Im Deutschlandfunk sprach er über das Trump-Xi-Treffen. Der US-Präsident agierte in Niedermarks Augen typisch. Trumps Vorgehensweise sei es, „erst mal mit viel Aggressivität“ auf mögliche Partner und Wettbewerber zuzugehen und dann zurückzurudern. Das verkaufe er dann als "große Entscheidung".

Niedermark: "Der grundsätzliche Konflikt ist nicht gelöst"

In vielen Bereichen sei zwischen China und den USA eigentlich nur ein Status quo wiederhergestellt worden, so der Experte. "Das ist nur eine Atempause. Der grundsätzliche Konflikt ist nicht gelöst", sagt er. Beim Thema Seltene Erden habe man etwas Zeit gewonnen. Konkret: ein Jahr. 
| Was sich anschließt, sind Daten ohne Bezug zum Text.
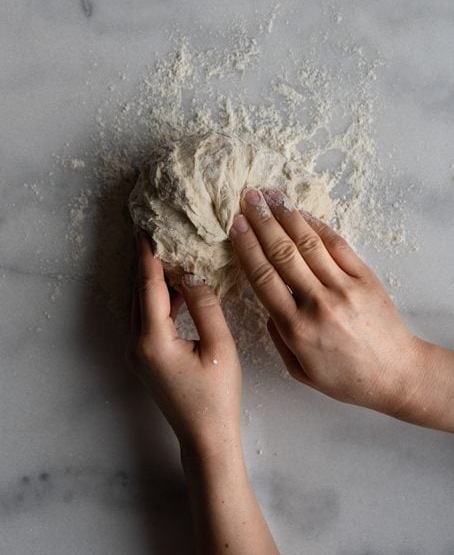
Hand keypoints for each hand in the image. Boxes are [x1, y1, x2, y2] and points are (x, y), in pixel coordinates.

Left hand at [128, 232, 278, 553]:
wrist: (206, 437)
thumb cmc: (217, 396)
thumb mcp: (219, 346)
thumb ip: (204, 305)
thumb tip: (191, 273)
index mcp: (153, 339)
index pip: (147, 286)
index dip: (148, 256)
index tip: (146, 228)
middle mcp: (137, 344)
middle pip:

So lange hätten die USA, aber auch Europa Zeit, sich aus der chinesischen Abhängigkeit zu lösen. Denn: Am Reich der Mitte kommt offenbar niemand vorbei. Dieses Kräfteverhältnis scheint immer deutlicher zu werden.

"China wird die dominierende Industriemacht des 21. Jahrhunderts sein", sagt auch Niedermark. Das sei schon seit Jahren eine gängige Prognose. Eine "unglückliche Fügung" findet er das allerdings nicht. Vielmehr sei eine solche Entwicklung abzusehen, einerseits durch Chinas Größe, andererseits spiele auch seine Technologieoffenheit und die Art und Weise, mit internationalen Regeln umzugehen.

Wird Europa abgehängt?

Europa betrachtet Niedermark in diesem Szenario als Verlierer. Jedenfalls aktuell. Das sei allein schon dadurch deutlich geworden, dass zu Beginn des Treffens zwischen Trump und Xi gesagt wurde, hier säßen "die zwei größten Volkswirtschaften der Welt zusammen". 
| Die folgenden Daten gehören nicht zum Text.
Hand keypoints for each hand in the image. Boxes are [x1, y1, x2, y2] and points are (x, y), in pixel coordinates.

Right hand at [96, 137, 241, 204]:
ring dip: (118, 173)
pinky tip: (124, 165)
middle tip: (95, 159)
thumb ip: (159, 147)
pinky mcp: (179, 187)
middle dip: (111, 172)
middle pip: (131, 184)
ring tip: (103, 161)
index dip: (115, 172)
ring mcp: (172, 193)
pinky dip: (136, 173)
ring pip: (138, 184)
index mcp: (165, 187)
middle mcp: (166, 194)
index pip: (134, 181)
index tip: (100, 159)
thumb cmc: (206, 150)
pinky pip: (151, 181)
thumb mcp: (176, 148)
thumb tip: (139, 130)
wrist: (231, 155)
Früher wäre Europa im selben Atemzug genannt worden. Dahin zurückzukommen, gelingt in Niedermarks Augen nur, wenn die einzelnen europäischen Länder Hand in Hand arbeiten. "Da können wir noch deutlich besser werden", sagt er. 
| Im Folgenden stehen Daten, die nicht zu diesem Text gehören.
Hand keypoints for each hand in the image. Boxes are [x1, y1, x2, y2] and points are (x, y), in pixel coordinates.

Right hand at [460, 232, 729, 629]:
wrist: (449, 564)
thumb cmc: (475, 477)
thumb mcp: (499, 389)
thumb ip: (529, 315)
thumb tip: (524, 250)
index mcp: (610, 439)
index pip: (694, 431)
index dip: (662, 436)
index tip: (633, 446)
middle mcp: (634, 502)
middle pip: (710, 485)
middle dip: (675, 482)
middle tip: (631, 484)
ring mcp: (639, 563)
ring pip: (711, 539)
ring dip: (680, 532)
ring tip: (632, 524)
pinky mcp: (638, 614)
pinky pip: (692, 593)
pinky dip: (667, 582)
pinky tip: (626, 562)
Ansätze gibt es bereits. So kündigte EU-Kommissionspräsidentin Ursula von der Leyen zuletzt das Programm "RESourceEU" an. "Ziel ist es, unserer europäischen Industrie kurz-, mittel- und langfristig den Zugang zu alternativen Quellen für kritische Rohstoffe zu sichern"; so die Politikerin. Niedermark sieht in dem Programm einen sinnvollen Schritt. Aber: "Die Vorschläge müssen noch mit Leben gefüllt werden."